#
A constant factor approximation algorithm for reordering buffer management

##
Christopher Wood

In the reordering buffer management problem (RBM) a sequence of n
colored items enters a buffer with limited capacity $k$. When the buffer
is full, one item is removed to the output sequence, making room for the
next input item. This step is repeated until the input sequence is
exhausted and the buffer is empty. The objective is to find a sequence of
removals that minimizes the total number of color changes in the output
sequence. The problem formalizes numerous applications in computer and
production systems, and is known to be NP-hard.

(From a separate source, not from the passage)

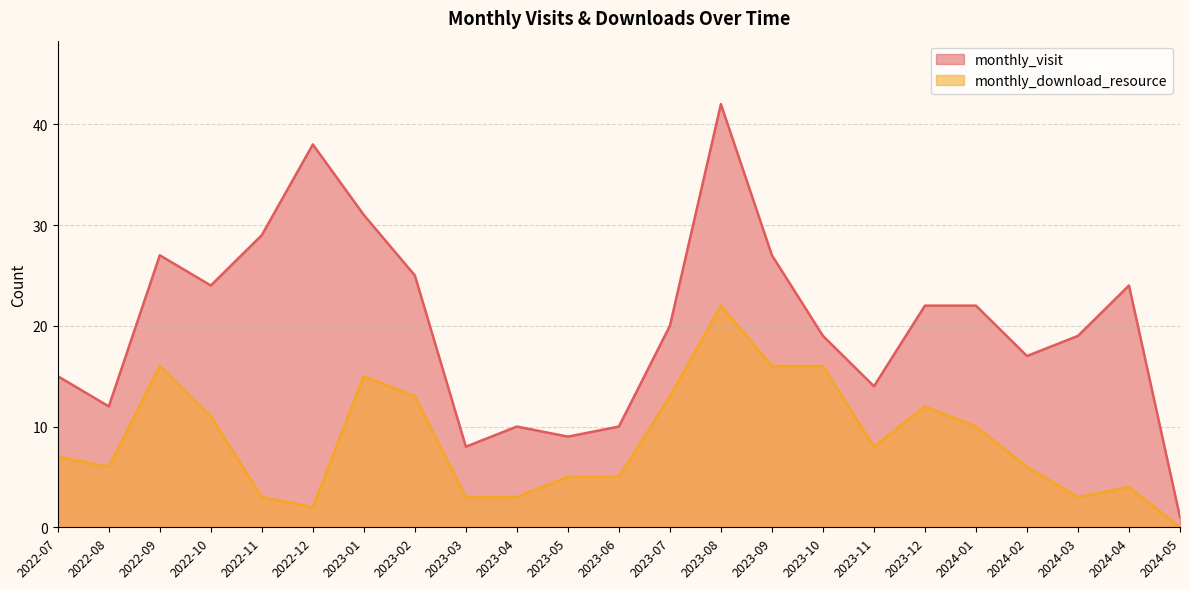

Is it true that monthly_visit equals 11 at 2023-03?

False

We give the first constant factor approximation guarantee for RBM. Our
algorithm is based on an intricate “rounding” of the
solution to an LP
relaxation for RBM, so it also establishes a constant upper bound on the
integrality gap of this relaxation. Our results improve upon the best
previous bound of $O(\sqrt{\log k})$ of Adamaszek et al. (STOC 2011) that
used different methods and gave an online algorithm. Our constant factor
approximation beats the super-constant lower bounds on the competitive
ratio given by Adamaszek et al. This is the first demonstration of an
offline algorithm for RBM that is provably better than any online
algorithm.

(From a paper by Noa
Avigdor-Elgrabli and Yuval Rabani at SODA 2013.)